OpenVZ kann nur Linux. Drum schlug ich zu Beginn Proxmox vor (Linux via OpenVZ weiteres, zB dein Win via KVM über eine Benutzerfreundliche Weboberfläche steuerbar). 
Wenn Du die passende Hardware im Hetzner Rechner hast bietet sich auch der schon vorgeschlagene ESXi an.
Bei Proxmox kannst du die Anzahl der zu benutzenden Kerne wie auch die max RAM einstellen. Auch das sollte beim ESXi nicht anders sein.

Bzgl richtiger Win Version kann ich nichts sagen, da ich mich mit Win nicht auskenne.

Gruß Sven


----------



## M. Zink (28. Okt. 2010)

Zitat von F4RR3LL:


> Du solltest wenn Du virtualisierst auf jeden Fall den Webserver der jetzt im Host läuft auch in eine VM packen.


Warum sollte man das tun? Um beide Systeme zu steuern oder welchen Vorteil hab ich davon? Im ersten Step würde ich das vielleicht mal noch nicht tun da ich mir wenn das ganze erst mal anschauen möchte aber für die Zukunft will ich wenn dann alles richtig haben.



Zitat von F4RR3LL:


> Bei Promox findet die Installation über einen VNC Verbindung, dargestellt im Browser statt. Also per Gui. Bei VMWare ists meine ich auch so. Hab damit lange schon nicht mehr gearbeitet.

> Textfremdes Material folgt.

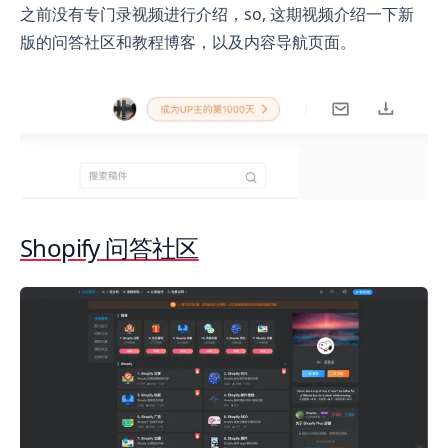
之前没有专门录视频进行介绍，so, 这期视频介绍一下新
版的问答社区和教程博客，以及内容导航页面。
Shopify 问答社区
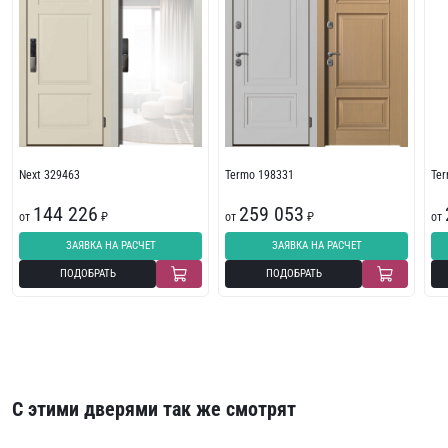
Next 329463
Termo 198331
Te
144 226
259 053
от
₽
от
₽
от
ЗАЯВКА НА РАСЧЕТ
ЗАЯВКА НА РАСЧЕТ
ПОДОБРАТЬ
ПОДОБРАТЬ
С этими дверями так же смотрят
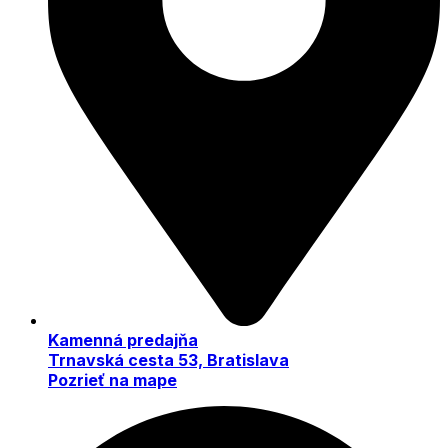
Kamenná predajňa
Trnavská cesta 53, Bratislava
Pozrieť na mape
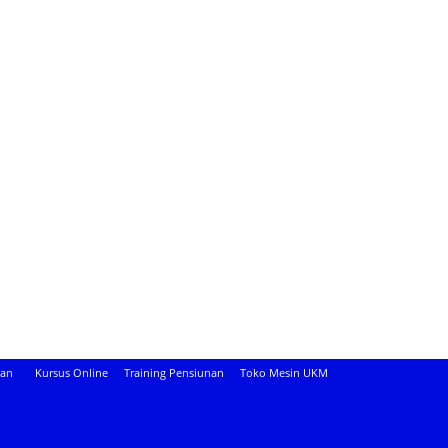
aan
Kursus Online
Training Pensiunan
Toko Mesin UKM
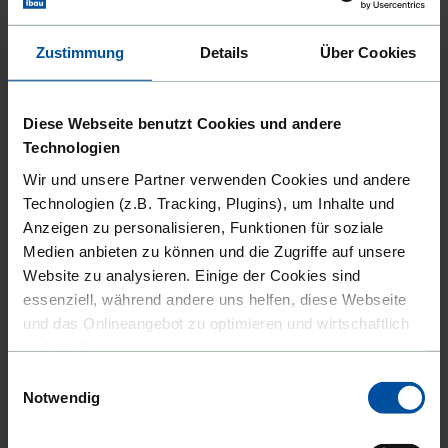
Zustimmung
Details
Über Cookies
Diese Webseite benutzt Cookies und andere
Technologien
Wir und unsere Partner verwenden Cookies und andere
Technologien (z.B. Tracking, Plugins), um Inhalte und
Die Bauindustrie steckt in der Krise, die Aufträge brechen zunehmend
weg und manch einer sieht schon seine Existenz gefährdet. Der
Anzeigen zu personalisieren, Funktionen für soziale
Rückgang im privaten Wohnungsbau verschärft die Lage nur. Öffentliche
Medien anbieten zu können und die Zugriffe auf unsere
Ausschreibungen können die Lösung sein.
Website zu analysieren. Einige der Cookies sind
essenziell, während andere uns helfen, diese Webseite
und das Onlineangebot zu optimieren und wirtschaftlich
VERGABERECHT & KRANKENHAUSZUKUNFTSGESETZ: DAS IST
ZU BEACHTEN
zu betreiben.
24.07.2023 15:15
| Iris Jansen
Einwilligungsauswahl
Außerdem geben wir Informationen zu Ihrer Verwendung
Notwendig
Veröffentlicht in:
Wissenswertes
unserer Website an unsere Partner für soziale Medien,
Werbung und Analysen weiter. Unsere Partner führen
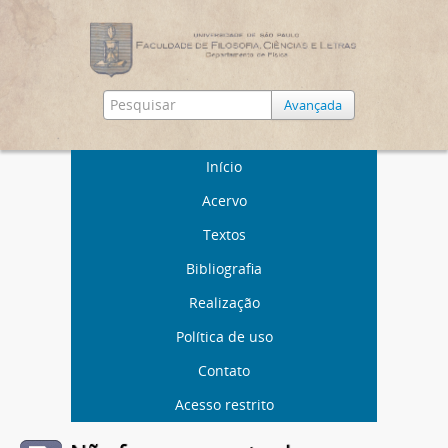
Avançada
Início
Acervo
Textos
Bibliografia
Realização
Política de uso
Contato
Acesso restrito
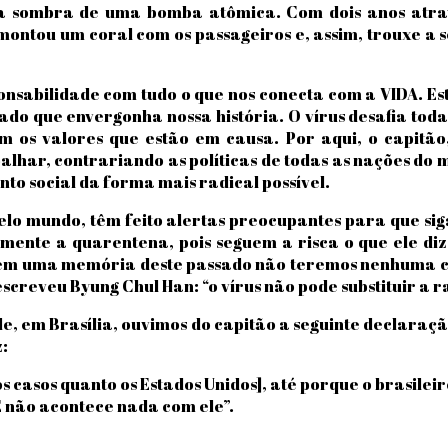
a sombra de uma bomba atômica. Com dois anos atra
ontou um coral com os passageiros e, assim, trouxe a s
nsabilidade com tudo o que nos conecta com a VIDA. Es
do que envergonha nossa história. O vírus desafia tod
 os valores que estão em causa. Por aqui, o capitão,
balhar, contrariando as políticas de todas as nações d
o social da forma mais radical possível.
 pelo mundo, têm feito alertas preocupantes para que si
ente a quarentena, pois seguem a risca o que ele diz
. Sem uma memória deste passado não teremos nenhuma c
screveu Byung Chul Han: “o vírus não pode substituir a r
e, em Brasília, ouvimos do capitão a seguinte declaraç
:
s casos quanto os Estados Unidos], até porque o brasilei
E não acontece nada com ele”.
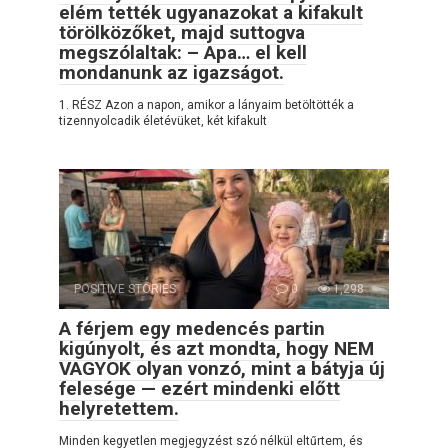
elém tették ugyanazokat a kifakult
törölközőket, majd suttogva
megszólaltak: – Apa… el kell
mondanunk az igazságot.
1. RÉSZ Azon a napon, amikor a lányaim betöltötték a
tizennyolcadik életévüket, két kifakult
POSITIVE STORIES
0
1,298
A férjem egy medencés partin
kigúnyolt, és azt mondta, hogy NEM
VAGYOK olyan vonzó, mint a bátyja új
felesége — ezért mindenki előtt
helyretettem.
Minden kegyetlen megjegyzést szó nélkül eltűrtem, és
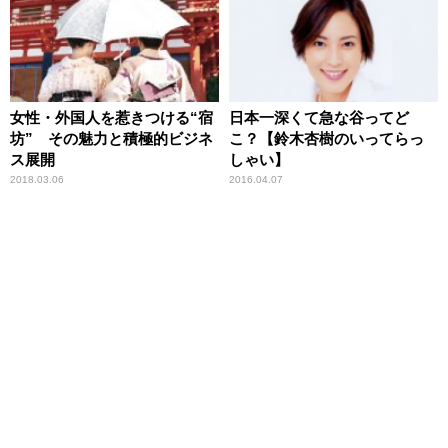
女性・外国人を惹きつける“宿
日本一深くて急な谷ってど
坊” その魅力と積極的ビジネ
こ？【鈴木杏樹のいってらっ
ス展開
しゃい】
2018.03.06
2016.04.07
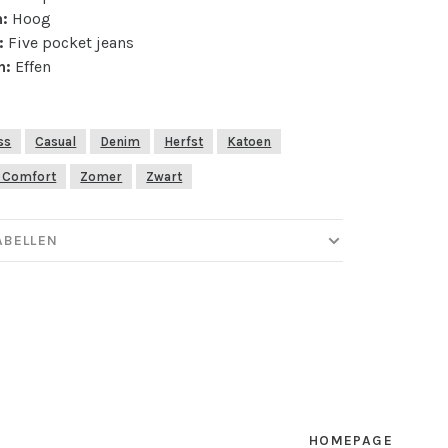
h:
Hoog
:
Five pocket jeans
n:
Effen
ss
Casual
Denim
Herfst
Katoen
ol Comfort
Zomer
Zwart
ABELLEN
HOMEPAGE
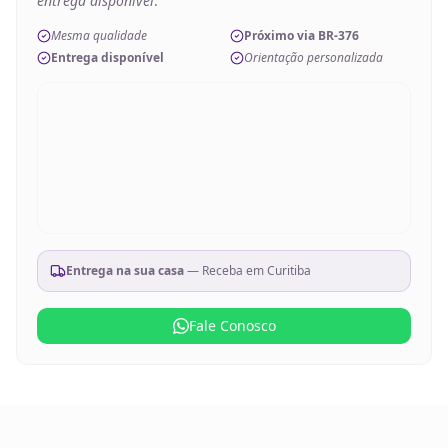
entrega disponível
.
Mesma qualidade
Próximo via BR-376
Entrega disponível
Orientação personalizada
Entrega na sua casa
— Receba em
Curitiba
Fale Conosco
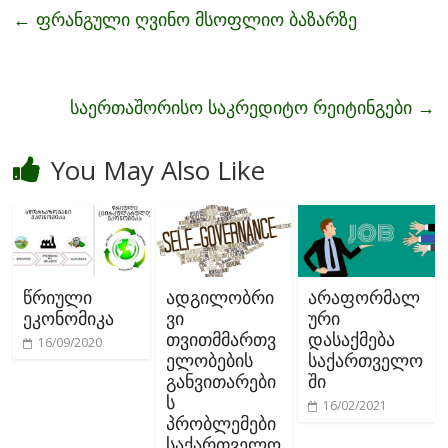
b
er
l
e
←
ფრანგული ღვინო მსოფლიო ბაზარზე
o
o
k
საერთაშორისო საკრედიტო რეიტინგები
→
You May Also Like
წრიული
ადგილობრი
არაფორმალ
ეკონომიკა
ვი
ური
თვითმმართვ
დასაქმება
16/09/2020
ელობების
საქართველო
განვითარები
ში
ს
16/02/2021
პრობლემები
საქართველო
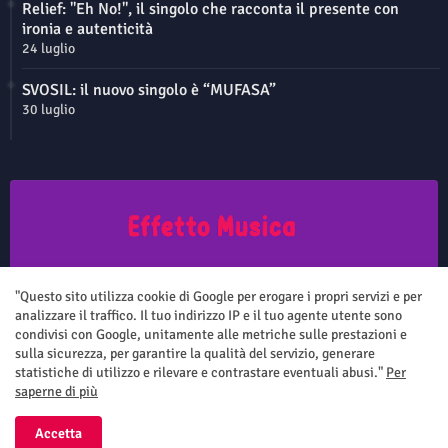
Relief: "Eh No!", il singolo che racconta il presente con
ironia e autenticità
24 luglio
SVOSIL: il nuovo singolo è “MUFASA”
30 luglio
Questo sito non rappresenta una testata giornalistica in quanto viene
aggiornato senza nessuna periodicità. Non può pertanto considerarsi
"Questo sito utilizza cookie di Google per erogare i propri servizi e per
un prodotto editoriale ai sensi della legge n.62 del 7.03.2001
analizzare il traffico. Il tuo indirizzo IP e il tuo agente utente sono
condivisi con Google, unitamente alle metriche sulle prestazioni e
sulla sicurezza, per garantire la qualità del servizio, generare
statistiche di utilizzo e rilevare e contrastare eventuali abusi."
Per
saperne di più
Home
Chi siamo
Contatti
Privacy Policy
Accetta
All Right Reserved Copyright ©
Effetto Musica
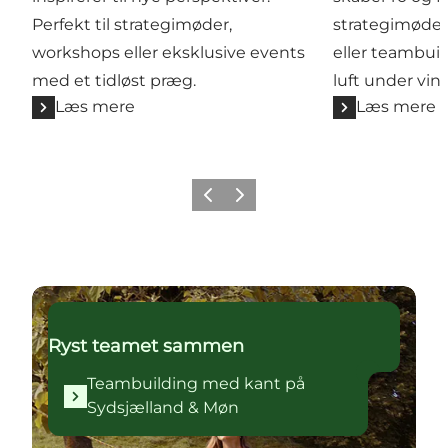
Perfekt til strategimøder,
strategimøder
workshops eller eksklusive events
eller teambuil
med et tidløst præg.
luft under vin
Læs mere
Læs mere
Forrige
Næste
Teambuilding med kant på Sydsjælland & Møn
Ryst teamet sammen
Teambuilding med kant på
Sydsjælland & Møn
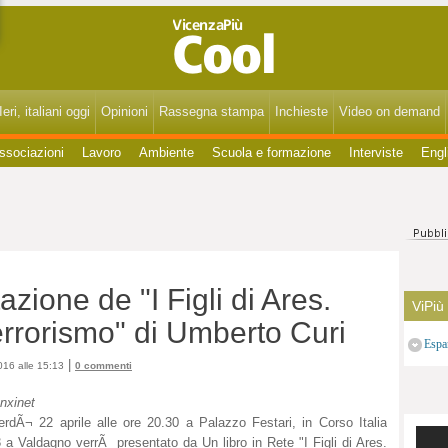
VicenzaPiùCool - Spettacoli, cultura, eventi, gossip di Vicenza, Bassano, Thiene, Schio, Montecchio, Arzignano e del Vicentino.
eri, italiani oggi
Opinioni
Rassegna stampa
Inchieste
Video on demand
ssociazioni
Lavoro
Ambiente
Scuola e formazione
Interviste
Engl
zione de "I Figli di Ares.
ViPiù
terrorismo" di Umberto Curi
Espa
|
016 alle 15:13
0 commenti
nxinet
erdÃ¬ 22 aprile alle ore 20.30 a Palazzo Festari, in Corso Italia
 a Valdagno verrÃ presentato da Un libro in Rete "I Figli di Ares.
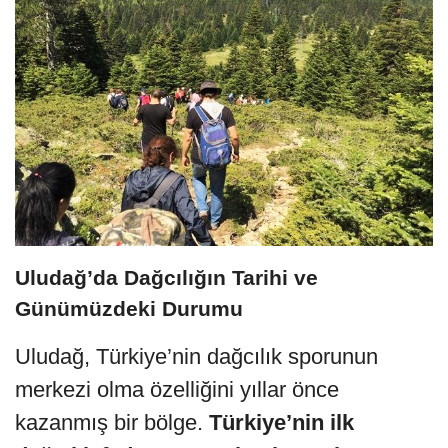
Uludağ’da Dağcılığın Tarihi ve
Günümüzdeki Durumu
Uludağ, Türkiye’nin dağcılık sporunun
merkezi olma özelliğini yıllar önce
kazanmış bir bölge.
Türkiye’nin ilk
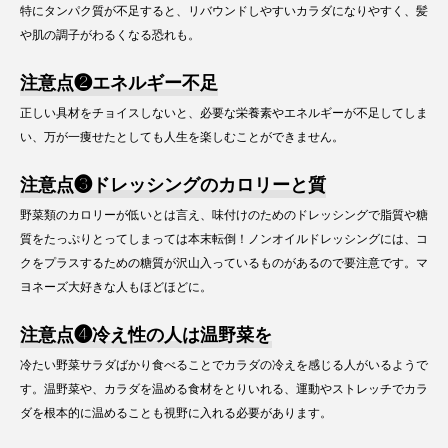
特にタンパク質が不足すると、リバウンドしやすいカラダになりやすく、髪
や肌の調子がわるくなる恐れも。
注意点❷エネルギー不足
正しい具材をチョイスしないと、必要な栄養素やエネルギーが不足してしま
い、万が一痩せたとしても人生を楽しむことができません。
注意点❸ドレッシングのカロリーと質
野菜類のカロリーが低いとは言え、味付けのためのドレッシングで脂質や糖
質をたっぷりとってしまっては本末転倒！ノンオイルドレッシングには、コ
クをプラスするための糖質が沢山入っているものがあるので要注意です。マ
ヨネーズ大好きな人もほどほどに。
注意点❹冷え性の人は温野菜を
冷たい野菜サラダばかり食べることでカラダの冷えを感じる人がいるようで
す。温野菜や、カラダを温める食材をとりいれる、運動やストレッチでカラ
ダを根本的に温めることも視野に入れる必要があります。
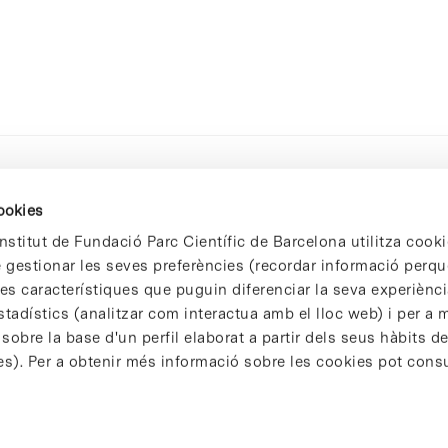
cookies
nstitut de Fundació Parc Científic de Barcelona utilitza cooki
de gestionar les seves preferències (recordar informació perqu
 característiques que puguin diferenciar la seva experiència
stadístics (analitzar com interactua amb el lloc web) i per a m
 sobre la base d'un perfil elaborat a partir dels seus hàbits d
es). Per a obtenir més informació sobre les cookies pot consu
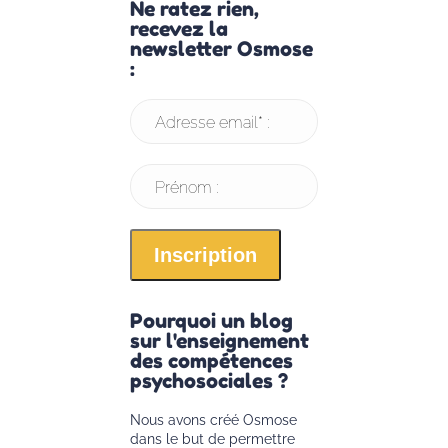
Ne ratez rien,
recevez la
newsletter Osmose
:
Adresse email* :
Prénom :
Pourquoi un blog
sur l'enseignement
des compétences
psychosociales ?
Nous avons créé Osmose
dans le but de permettre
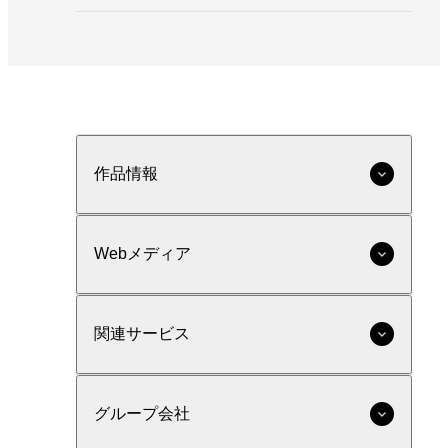
作品情報
Webメディア
関連サービス
グループ会社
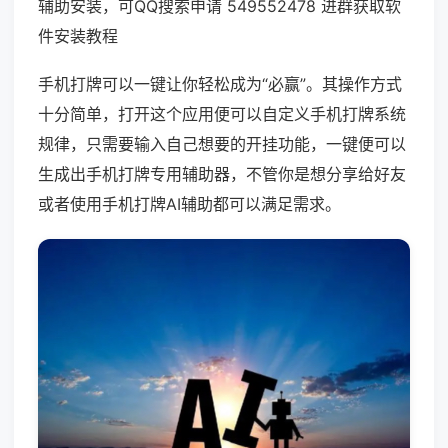
辅助安装，可QQ搜索申请 549552478 进群获取软
件安装教程
手机打牌可以一键让你轻松成为“必赢”。其操作方式
十分简单，打开这个应用便可以自定义手机打牌系统
规律，只需要输入自己想要的开挂功能，一键便可以
生成出手机打牌专用辅助器，不管你是想分享给好友
或者使用手机打牌AI辅助都可以满足需求。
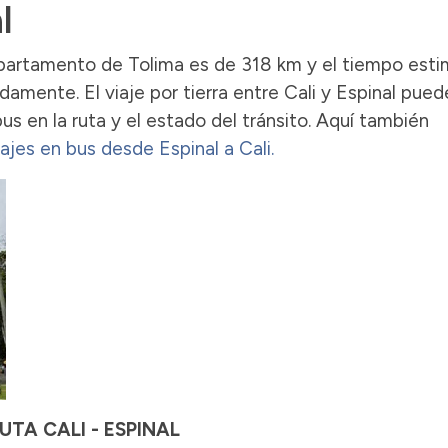
l
departamento de Tolima es de 318 km y el tiempo est
damente. El viaje por tierra entre Cali y Espinal pued
us en la ruta y el estado del tránsito. Aquí también
ajes en bus desde Espinal a Cali.
UTA CALI - ESPINAL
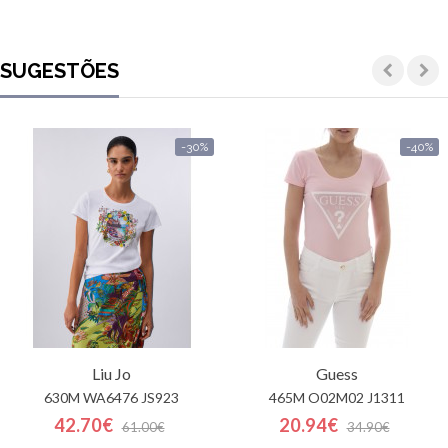
SUGESTÕES
-30%
-40%
Liu Jo
Guess
630M WA6476 JS923
465M O02M02 J1311
42.70€
20.94€
61.00€
34.90€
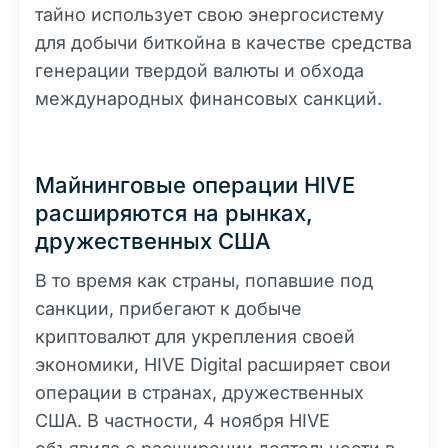
тайно использует свою энергосистему
для добычи биткойна в качестве средства
генерации твердой валюты и обхода
международных финансовых санкций.
Майнинговые операции HIVE
расширяются на рынках,
дружественных США
В то время как страны, попавшие под
санкции, прибегают к добыче
криптовалют для укрепления своей
экономики, HIVE Digital расширяет свои
операции в странах, дружественных
США. В частности, 4 ноября HIVE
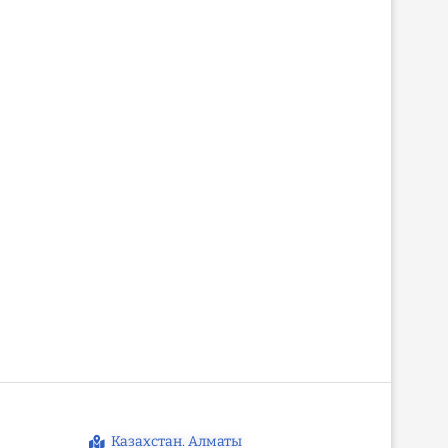
Казахстан. Алматы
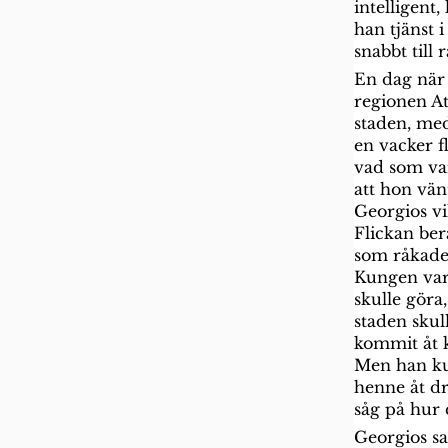
intelligent
han tjänst
snabbt till 
En dag när 
regionen Att
staden, med
en vacker f
vad som var
att hon vän
Georgios vi
Flickan ber
som råkade 
Kungen var
skulle göra
staden skul
kommit åt k
Men han kun
henne åt dr
såg på hur 
Georgios sad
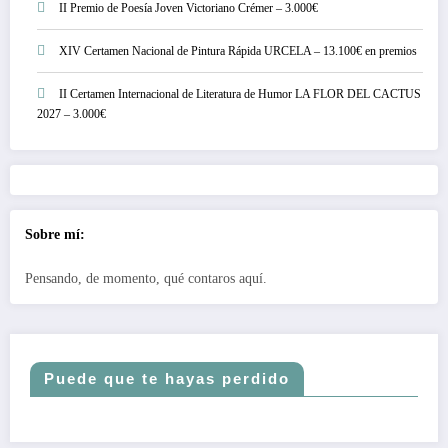
II Premio de Poesía Joven Victoriano Crémer – 3.000€
XIV Certamen Nacional de Pintura Rápida URCELA – 13.100€ en premios
II Certamen Internacional de Literatura de Humor LA FLOR DEL CACTUS
2027 – 3.000€
Sobre mí:
Pensando, de momento, qué contaros aquí.
Puede que te hayas perdido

Ich hab inzwischen heraus gefunden das ich Headless VBox auch mittels RDP erreiche dann und so auch die Installation durchführen kann. Und bei VBox hab ich ja auch die Möglichkeit den Ram usw. alles zu begrenzen. Von daher sollte das mit VBox laufen oder spricht da was gegen?



Zitat von F4RR3LL:


> OpenVZ kann nur Linux. Drum schlug ich zu Beginn Proxmox vor (Linux via OpenVZ weiteres, zB dein Win via KVM über eine Benutzerfreundliche Weboberfläche steuerbar).
> Wenn Du die passende Hardware im Hetzner Rechner hast bietet sich auch der schon vorgeschlagene ESXi an.
> Bei Proxmox kannst du die Anzahl der zu benutzenden Kerne wie auch die max RAM einstellen. Auch das sollte beim ESXi nicht anders sein.
> 
> ...


Ich denke ich werde einfach mal lokal die verschiedenen Windows Server Versionen die ich hab installieren und schauen in wie weit die Unterschiede zu erkennen sind in einer VBox Umgebung.
Ich schaue mir in dem Zuge auch noch an was dieses HMC 4.5 sein soll was Microsoft anbietet. Irgendwie ein Hosted Management Console Zeug oder sowas. Hab nicht ganz gelesen für was das ist aber das soll man nutzen wenn man selbst Hosted Exchange anbieten will oder sowas. Wie dem auch sei ich teste das alles erst mal lokal wie viel Speicher der Server haben will und das alles. Windows ist da ja etwas irrsinnig im Vergleich zu Linux. Unter 75GB HDD geht mit Win Server 2008 ja mal gar nichts.


----------